What all of this is about is my rather underdeveloped palate for the many tastes available to us from around the world. For example, I did not know pasta, only macaroni and sometimes spaghetti. The many European dishes available never graced our table. Middle Eastern foods never made it out west to where we lived. Asian only came from the restaurant downtown.
There was my mother’s Swedish background but fortunately for my siblings and me, Dad did not like lefse and lutefisk so those ethnic dishes only came out of the kitchen when relatives were visiting.
So I grew up thinking a good meal was meat, potatoes with lots of gravy, and some kind of cooked vegetable. I not only thought that, but liked it. In every other part of my life there was adventure but when it came to food, I rarely ventured away from the familiar.
Attempting to expand my culinary horizons was a challenge many friends accepted over the years, but there wasn’t much exploration away from my comfortable table fare.
Then Linda showed up. Linda grew up in Cleveland. In her neighborhood there were more different ethnicities than I knew existed and with each came a different gastronomic custom.
She has spent several years, allied with her daughter Ana, trying to raise my alimentary consciousness. I must admit there has been significant upward movement, too. I must also admit—I like it. I even know some of those fancy names.
Still, a few weeks ago, while Linda and I were visiting in Cleveland, the Westside Market stunned me.

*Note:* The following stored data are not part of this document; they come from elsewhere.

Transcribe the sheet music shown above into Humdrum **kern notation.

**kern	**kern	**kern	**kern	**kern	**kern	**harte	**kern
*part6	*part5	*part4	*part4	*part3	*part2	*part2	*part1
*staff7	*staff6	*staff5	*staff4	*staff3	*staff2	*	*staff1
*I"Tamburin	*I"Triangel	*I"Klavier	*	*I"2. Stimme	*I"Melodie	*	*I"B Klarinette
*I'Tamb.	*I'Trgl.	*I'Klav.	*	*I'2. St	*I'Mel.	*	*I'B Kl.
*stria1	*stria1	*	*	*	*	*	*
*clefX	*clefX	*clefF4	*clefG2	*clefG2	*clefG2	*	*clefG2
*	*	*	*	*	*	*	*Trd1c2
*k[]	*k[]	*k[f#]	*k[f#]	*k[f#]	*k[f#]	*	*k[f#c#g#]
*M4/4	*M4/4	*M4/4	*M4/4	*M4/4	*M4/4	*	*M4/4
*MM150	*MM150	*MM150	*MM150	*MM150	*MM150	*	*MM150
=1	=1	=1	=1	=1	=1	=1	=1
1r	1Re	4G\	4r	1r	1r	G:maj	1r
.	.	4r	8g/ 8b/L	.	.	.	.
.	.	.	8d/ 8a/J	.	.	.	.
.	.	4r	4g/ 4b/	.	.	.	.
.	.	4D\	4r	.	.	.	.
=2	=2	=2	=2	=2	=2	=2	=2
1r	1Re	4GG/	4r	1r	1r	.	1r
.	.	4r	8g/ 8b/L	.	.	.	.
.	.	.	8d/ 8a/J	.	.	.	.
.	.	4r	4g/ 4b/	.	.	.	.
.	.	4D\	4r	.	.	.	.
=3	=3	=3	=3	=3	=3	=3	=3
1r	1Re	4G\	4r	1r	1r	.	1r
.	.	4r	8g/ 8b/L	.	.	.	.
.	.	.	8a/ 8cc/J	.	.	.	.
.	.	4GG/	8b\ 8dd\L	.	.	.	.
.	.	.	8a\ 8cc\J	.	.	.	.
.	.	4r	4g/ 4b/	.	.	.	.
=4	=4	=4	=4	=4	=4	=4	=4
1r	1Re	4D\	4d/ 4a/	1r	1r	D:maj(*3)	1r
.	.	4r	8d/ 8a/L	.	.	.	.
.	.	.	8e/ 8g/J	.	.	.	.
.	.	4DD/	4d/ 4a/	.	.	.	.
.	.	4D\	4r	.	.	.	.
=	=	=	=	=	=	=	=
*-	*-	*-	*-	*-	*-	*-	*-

I know a little about farmers’ markets and fish markets, I enjoy Pike Street Market in Seattle, but I wasn’t prepared for the Westside Market of Cleveland, Ohio.
Westside Market dates back to 1840. The neoclassical/Byzantine yellow brick building it is housed in today was built for this market in 1912.
It has a 45,000 square foot interior concourse, with a ceiling forty-four feet high and corbels carved to look like produce and animals. There is room for nearly one hundred stalls inside. Around the outside is a covered atrium holding another 85 stalls for fresh produce. On one corner is a clock tower over 137 feet tall.
It is an imposing building to approach but what I found inside was mind-boggling. The smorgasbord available includes Asian, Irish, German, Slovene, Italian, Greek, Polish, Russian, and Middle Eastern foods.
Linda, her brother Bill, and his wife Carol, were at home, very much in their element. Bill and Carol are local and know the different booths, what they sell and which ones are the best.
Before we started shopping we ate savory crepes with ham gruyere and spinach. Before that meal I thought crepes were really thin pancakes served with syrup, but the one I ate that day, and liked, had stuff in it I could not pronounce.
To take home for dinner they purchased cannoli with marscapone filling, perogis filled with potatoes, onion, and cheese, as well as some with mushrooms or ground beef and onions. They got Guiness chocolate cake and some kielbasa, as well as Polish and Italian sausage. I had no idea what was being purchased except it had fancy names that I had never seen in my mother’s kitchen. Finally, they asked if there was anything I would like. The only thing I recognized and could enunciate was ribs. In an overwhelmed, almost speechless, dazed state I could only point at them.
Bill said, “Great! I’ve been wanting to try a new rub, we will take that rack right there.” I was glad he took over and made the order for me.
It was an exquisite meal, as well as educational.
After we were back home, Linda asked if I could barbeque a pork roast while she was in town. Feeling like doing a little adventuring in the kitchen, I did an Internet search and found a recipe for a pork roast glaze.
Looking in the cupboard I saw the only ingredient we didn’t have was cider vinegar. I called Ana and asked if I could substitute something for it. She suggested white wine vinegar. I was off on an adventure.
When Linda came home I had prepared a barbecued pork roast with a maple Dijon glaze, and she liked it.
I think the sauce used to make the glaze tastes a little like pork and beans, which is fine with me, but I sure like the fancy name.